Work request - All of the data below should come back exactly as written, minus its images.

-- Data follows --

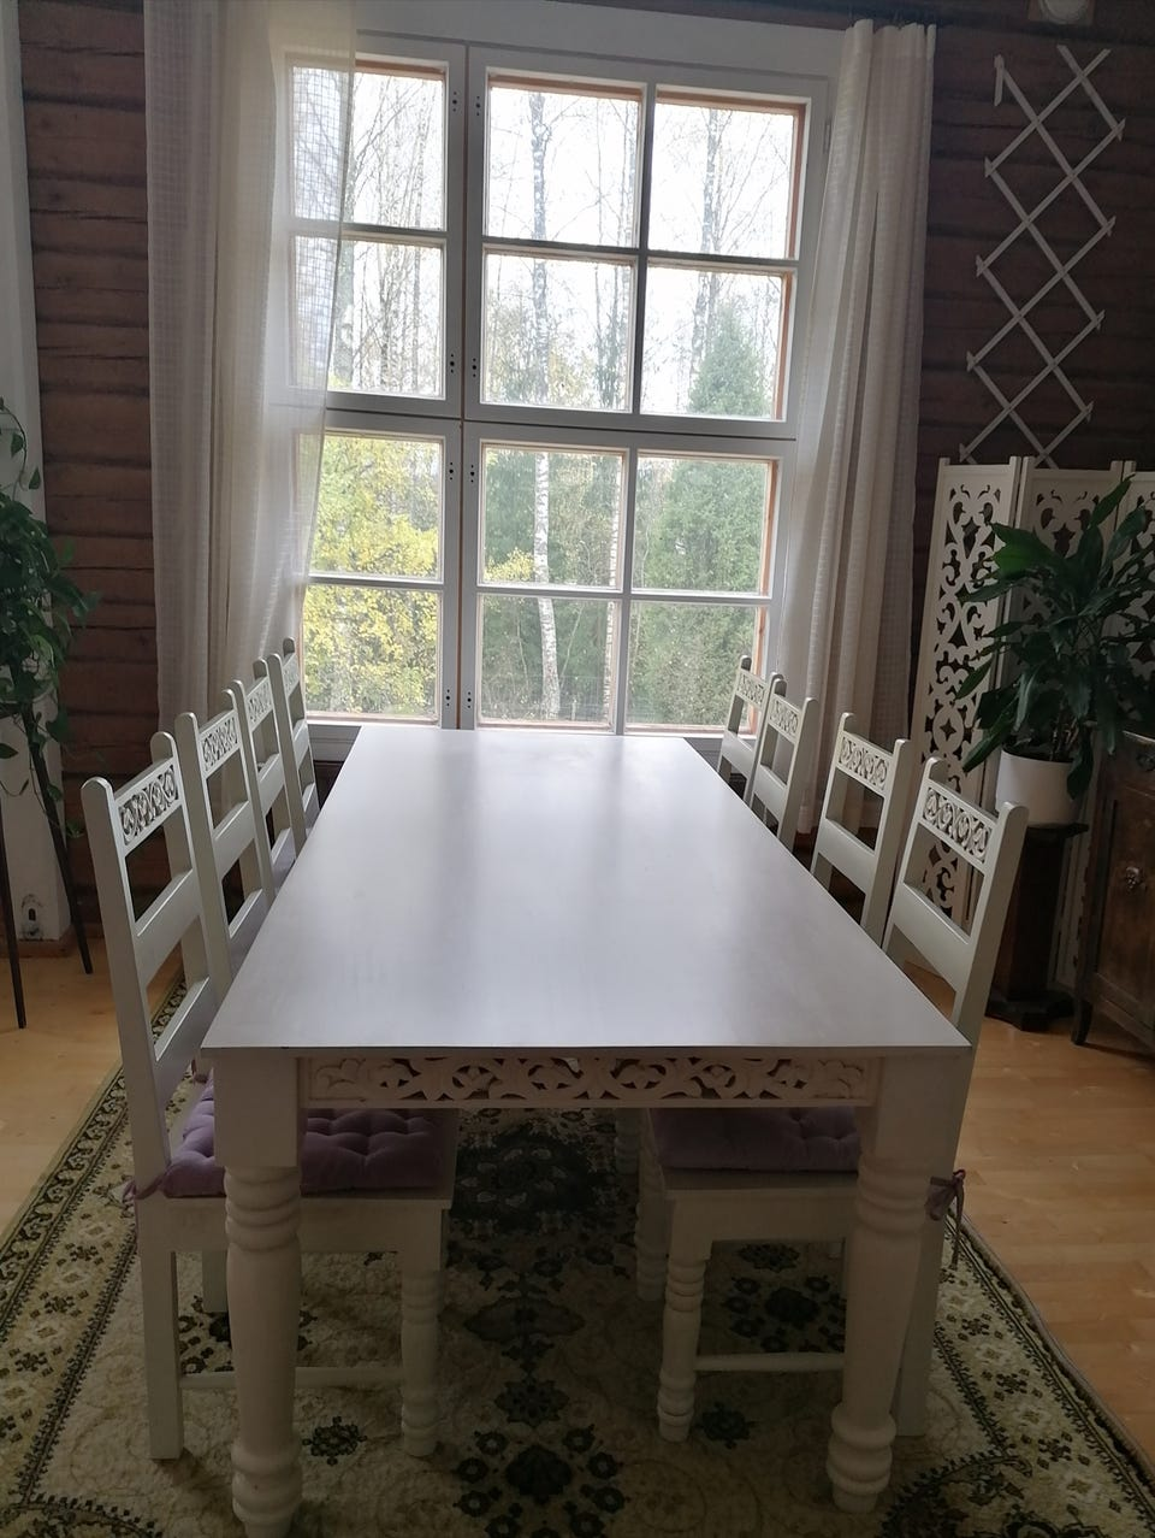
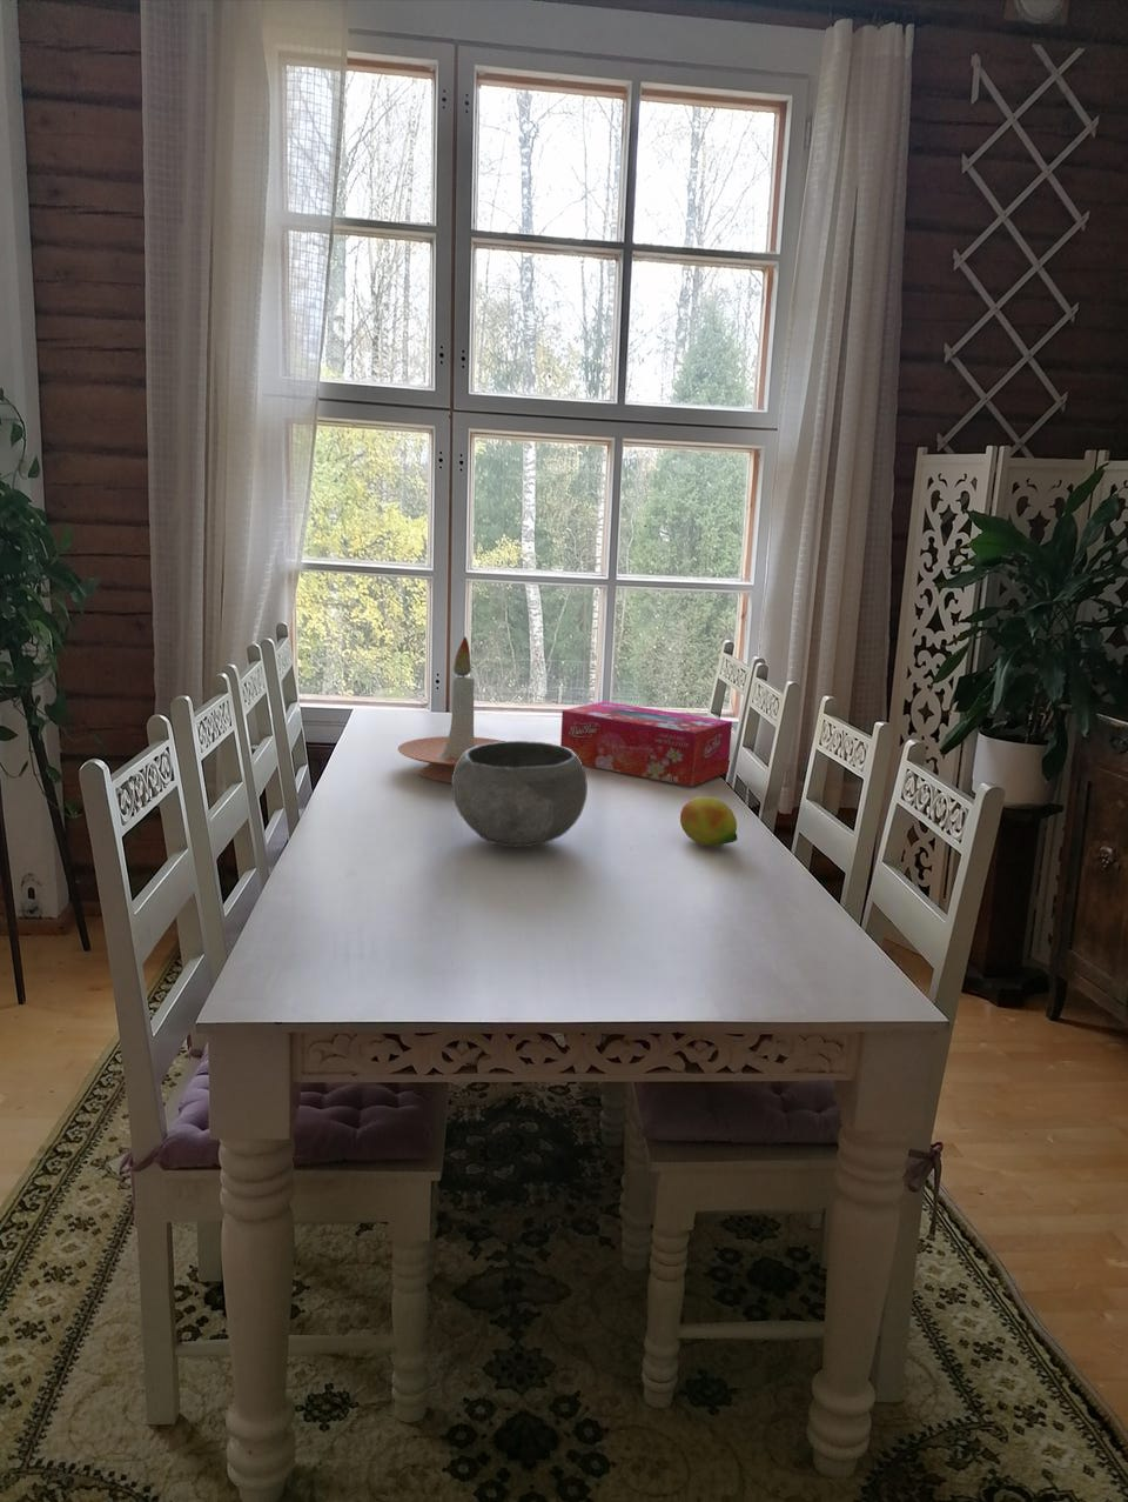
+ bowl [451,740,589,848]
+ candle holder [397,635,505,784]
+ fruit [679,795,739,848]
+ tissue box [559,701,733,788]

-- Data concluded --

Result -
+ bowl [451,740,589,848]
+ candle holder [397,635,505,784]
+ fruit [679,795,739,848]
+ tissue box [559,701,733,788]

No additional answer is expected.